– Нет, я не отказываюсь – растерянно пробормотал профессор, – просто мне…
–Вот и хорошо, – перебил его Прокопьев, – поправьте галстук и произнесите речь в прямом эфире так, чтобы у людей не зародилось подозрений, будто их обманывают.
Профессор кивнул и направился в гримерку. Он чувствовал всю ничтожность своего положения, но руки его были связаны из-за безграничной любви к своей семье. Не мог он в очередной раз их подвести.
Всю свою сознательную жизнь Филипп Александрович верил своим правителям и делал все, что от него потребуется. Он был одним из тех, кто работал над засекреченным проектом по созданию ядерного оружия. Их уверяли, что это для безопасности Родины, так как Запад «подбирается» к границам. Может, это и соответствовало действительности, но как итог – климатическая катастрофа и вымирание человечества.
– Вы готовы, профессор? – вопрос выдернул Куприянова из раздумий.
– Да, готов.
– Тогда идите к трибуне. Копия обращения уже там. По сигналу начнете говорить в камеру. После мы выйдем на улицу, и вы ответите на несколько вопросов журналистов. Мы выбрали из наших, провокационных вопросов не будет.
Он вышел из гримерки. Зона для выступления была украшена всеми флагами союза, кроме Японии. Текст обращения действительно лежал там, куда его положили. Профессор еще раз пробежал взглядом по строчкам и закрыл глаза. Сейчас ему придется врать за всех: уверять, что опасности нет, и давать ложные результаты исследований. А ведь он может сказать правду! У него будет минута до того, как они отключат эфир. Минуты достаточно.
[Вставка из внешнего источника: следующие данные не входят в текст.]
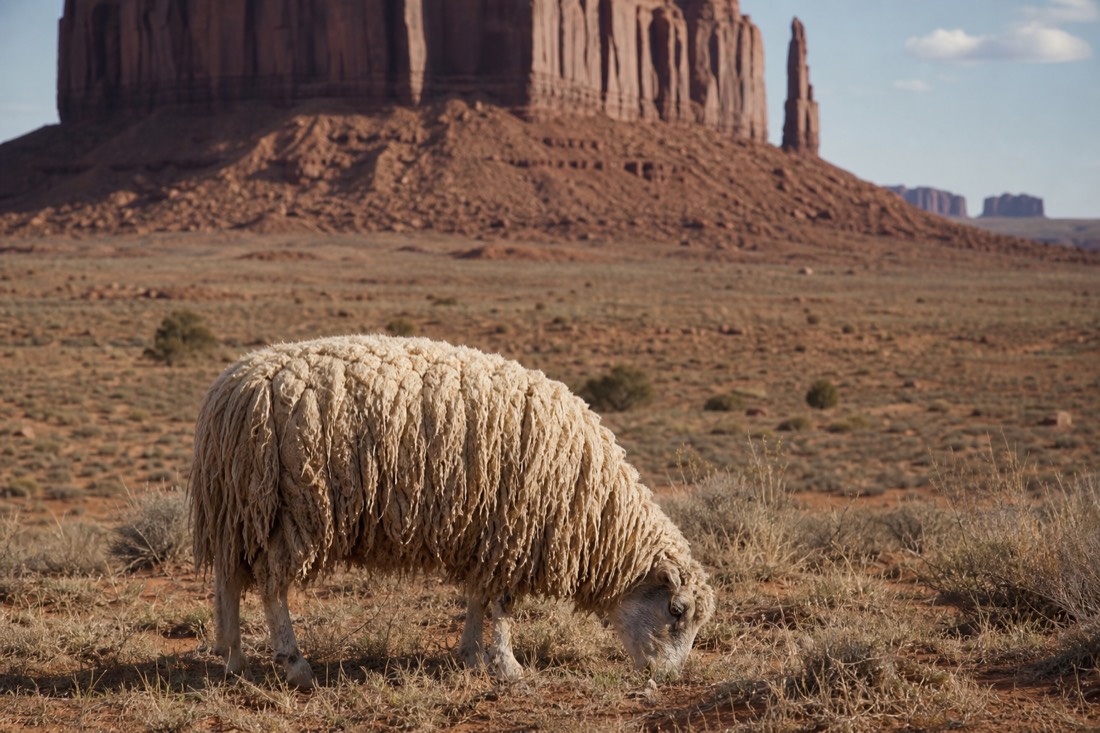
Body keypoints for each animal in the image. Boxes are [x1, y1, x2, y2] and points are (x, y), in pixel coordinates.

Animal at [189, 334, 715, 688]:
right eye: (676, 611)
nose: (667, 678)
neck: (595, 503)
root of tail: (233, 390)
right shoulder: (511, 530)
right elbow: (501, 605)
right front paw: (507, 666)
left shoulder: (485, 534)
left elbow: (478, 599)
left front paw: (471, 655)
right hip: (298, 509)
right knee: (271, 584)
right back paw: (294, 664)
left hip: (240, 507)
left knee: (228, 581)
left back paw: (232, 658)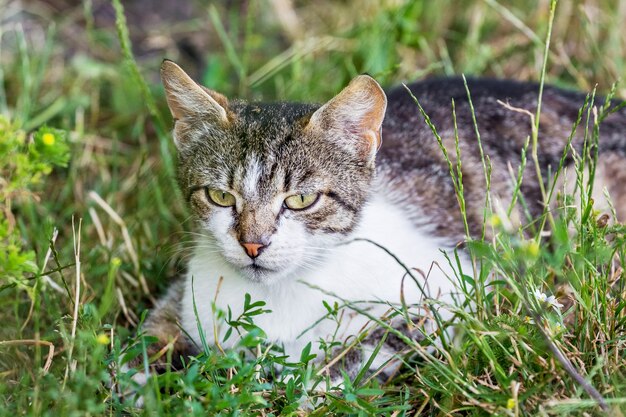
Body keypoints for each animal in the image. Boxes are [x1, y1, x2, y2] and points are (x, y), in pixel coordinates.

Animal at [127, 59, 624, 384]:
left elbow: (363, 348)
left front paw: (301, 381)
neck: (280, 294)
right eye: (220, 196)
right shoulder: (189, 289)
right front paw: (139, 370)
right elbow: (150, 332)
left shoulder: (457, 293)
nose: (253, 244)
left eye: (301, 199)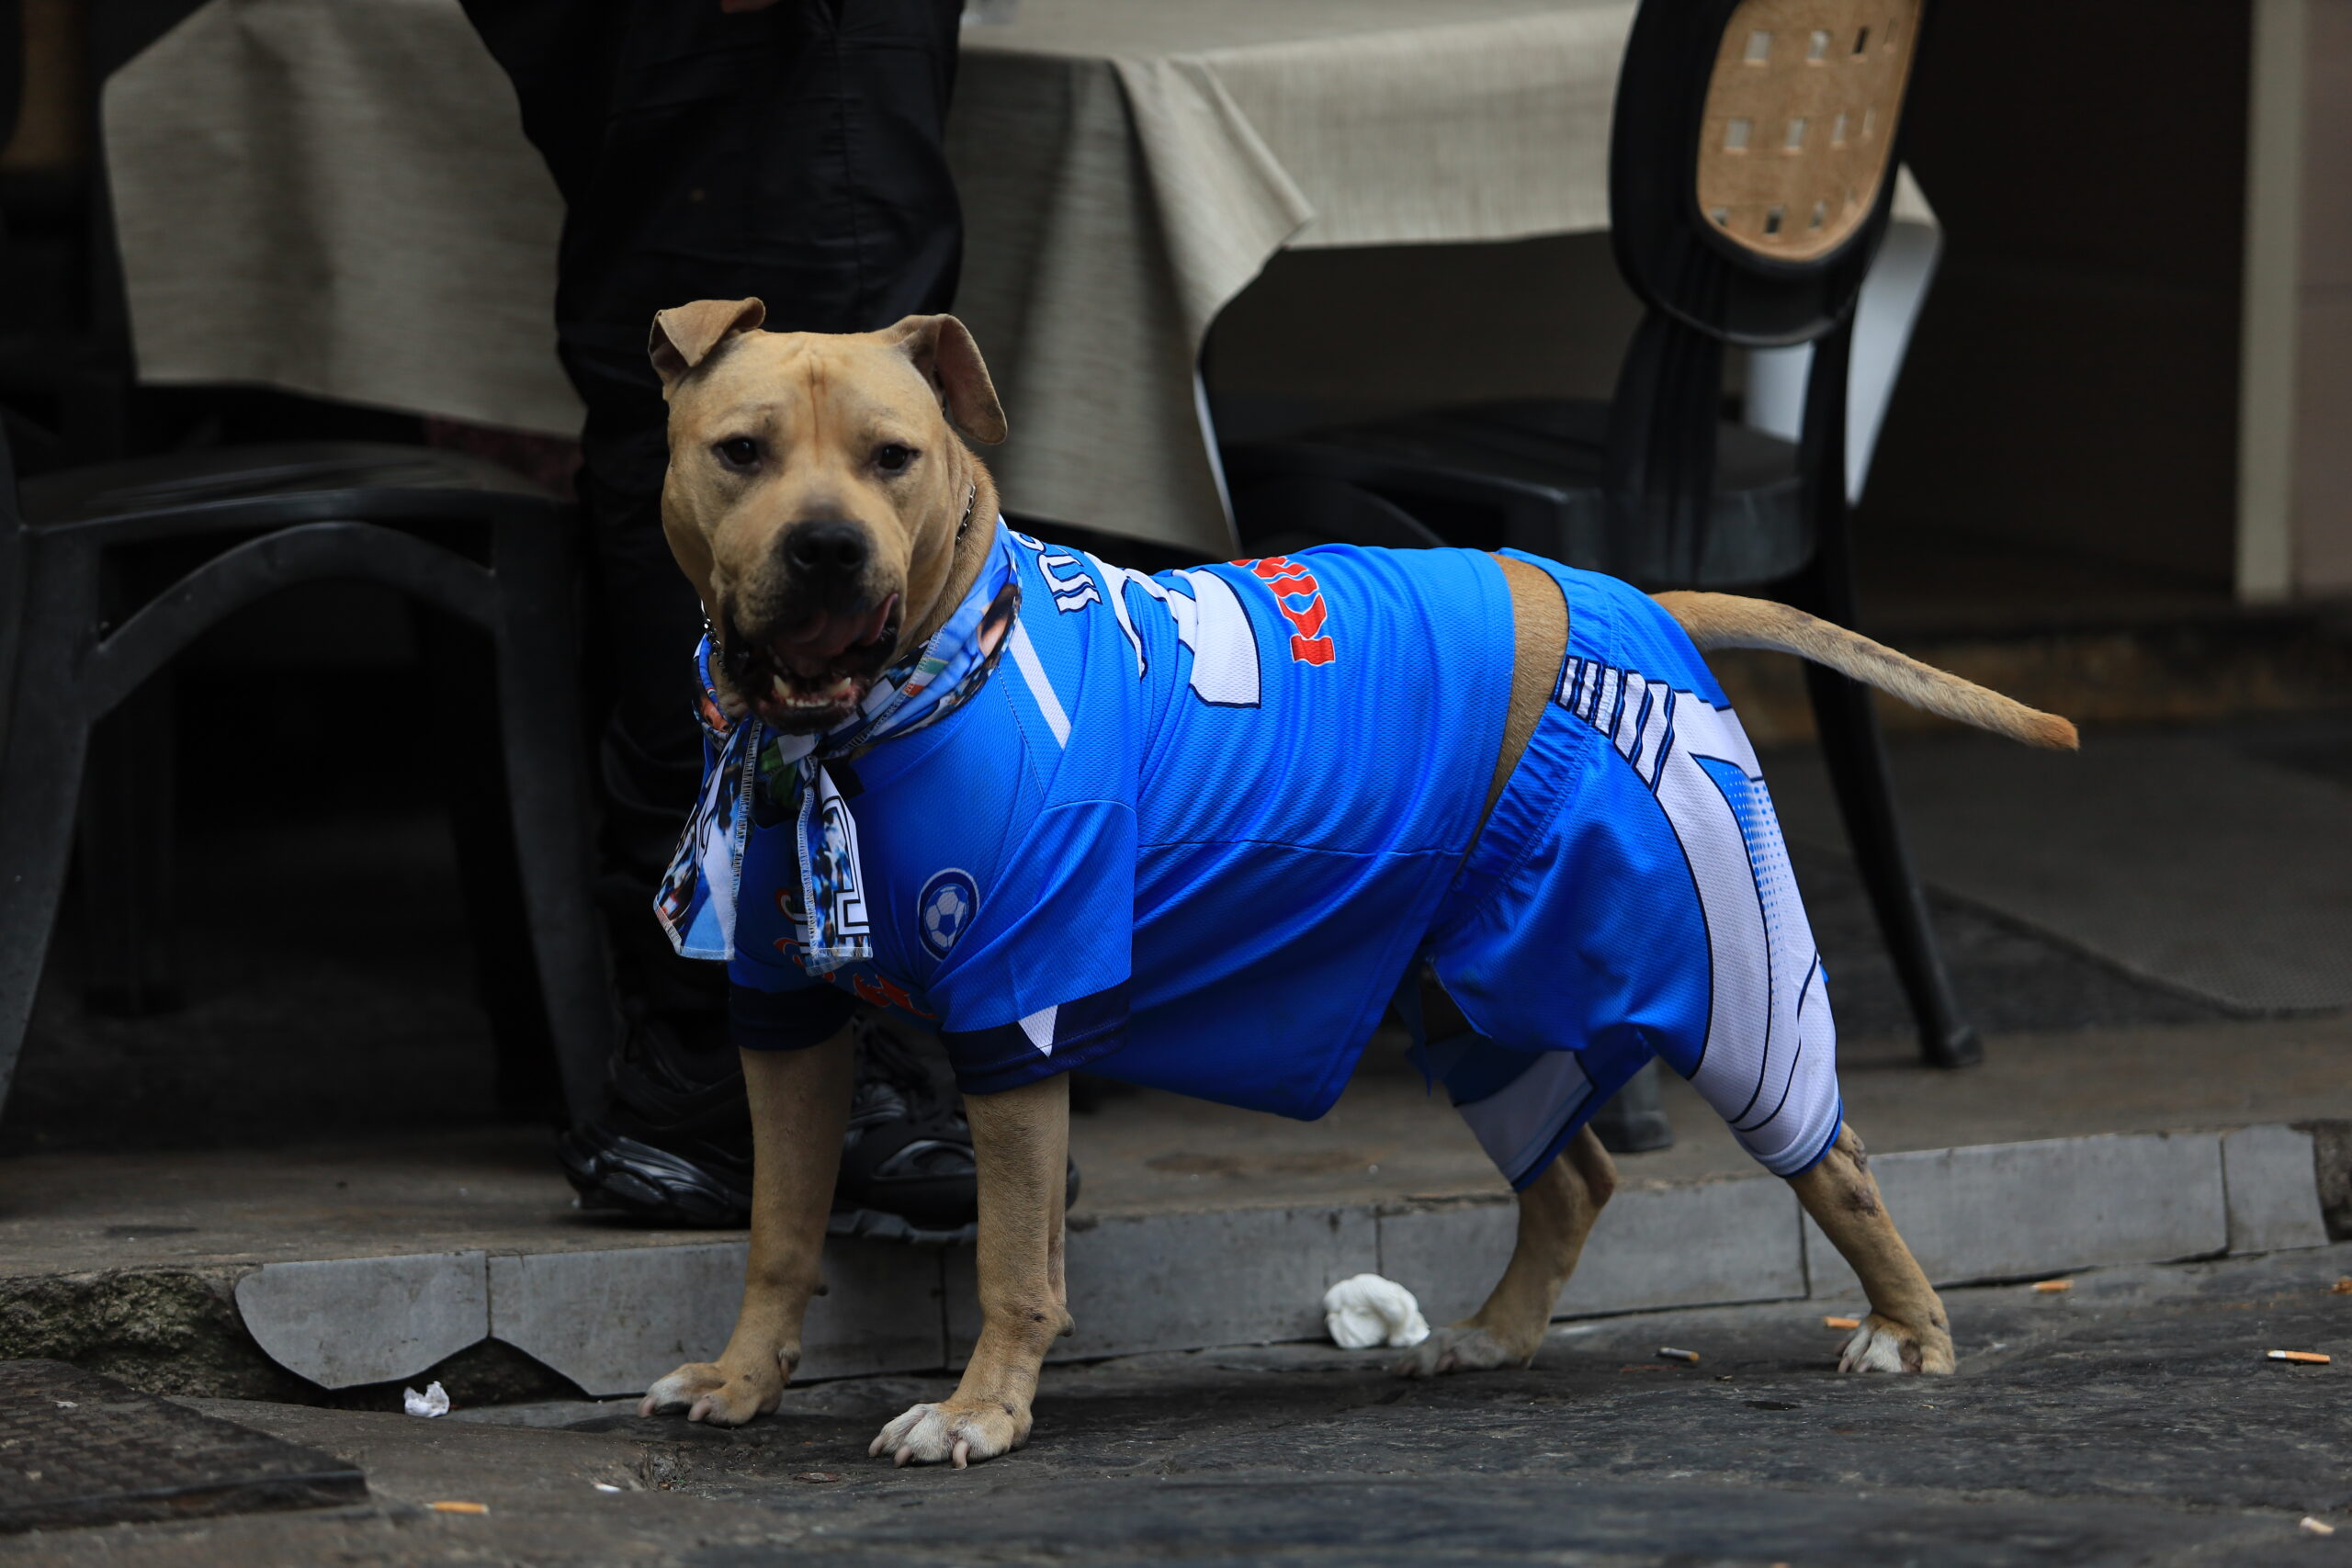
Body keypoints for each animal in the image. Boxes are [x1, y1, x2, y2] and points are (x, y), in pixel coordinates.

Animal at [630, 303, 2079, 1476]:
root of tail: (1636, 597)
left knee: (1828, 1149)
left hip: (1715, 972)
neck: (879, 709)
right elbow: (779, 1225)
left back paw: (1907, 1327)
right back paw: (1492, 1336)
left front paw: (979, 1410)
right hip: (1477, 1000)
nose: (828, 547)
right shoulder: (783, 1022)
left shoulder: (1019, 1007)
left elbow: (1012, 1258)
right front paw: (745, 1378)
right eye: (741, 451)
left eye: (894, 458)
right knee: (1574, 1176)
Филипп Александрович стоял и ждал сигнала. Ком застрял в горле. Его раздирали противоречивые мысли.
– Через 3..2..1..
Куприянов молчал.
– Филипп Александрович, можно говорить, – прошептал ассистент.
«Сейчас или никогда», – подумал профессор. Сделав глубокий вдох, Куприянов начал говорить.
***
Температура воздуха била все рекорды. Укутав шею в шерстяной шарф и натянув шапку по самые брови, Филипп Александрович наклонился к печке автомобиля. На задних пассажирских сидела жена, дочь и ее двое маленьких сыновей.
– Через пять минут будем на месте, Филипп Александрович, – сказал водитель
– Спасибо, Петр.
Оба замолчали.
– Скажи, Петр, много нас таких?
–Да не очень, Филипп Александрович. Вы пятые, кого мне назначали привезти. Еще две семьи, и поеду за своими, жена с сыном ждут. У нее третий триместр, совсем близко роды, будет девочка. Мне пообещали, что в бункере будет лучший акушер, которого можно найти. Поэтому я и взялся за эту работу. Все ради семьи, понимаете?
«Тебя нагло обманывают».
– Понимаю, – прошептал пожилой мужчина и отвернулся к окну.
У ворот бункера толпились люди. Все хотели попасть внутрь. Иногда раздавались выстрелы, и кто-то падал. Растолкав толпу у ворот, военные пропустили машину.
– Нам пора. Внуков я поведу сам, – сказал профессор.
Взяв за руки детей, он направился к массивной двери, у которой их уже поджидали.
– Отец! – раздалось где-то далеко за спиной.
Куприянов обернулся и увидел свою младшую дочь за воротами в толпе людей, она махала ему рукой.
«Передумала!» – мелькнуло в голове. Оставив внуков жене, он побежал к воротам, чтобы забрать её с собой.
–Анна! Не трогайте ее! Она со мной! – закричал профессор.
Протиснувшись через военных, он обнял свою младшую дочь и слезы хлынули у него из глаз.
– Ты передумала, моя дорогая! Моя любимая! Анечка! Я так рад, что ты останешься с нами, – держа девушку в объятиях , говорил Филипп Александрович.
– Папа, – посмотрев снизу вверх в глаза отцу, сказала молодая девушка, – это тебе за предательство человечества!
Что-то больно кольнуло его под ребро, багровая жидкость начала впитываться в одежду. Куприянов дернулся и увидел в руке дочери нож, весь в крови. Профессор не мог в это поверить. Он изумленно смотрел на свое чадо.
Военный, стоявшей ближе, повернулся. У него был четкий приказ. Он навел дуло на девушку.
– Нет!– поднимая руки вверх вскричал бледный Куприянов.
Очередная серия выстрелов разорвала воздух. Люди в толпе снова разбежались в разные стороны, как пугливые зайцы.
Девушка упала и больше не двигалась. Красная лужа растекалась по асфальту. Старик рухнул на колени от слабости. Рыдая, он подполз к бездыханному телу, обнял свою мертвую дочь и, целуя в лоб, начал укачивать.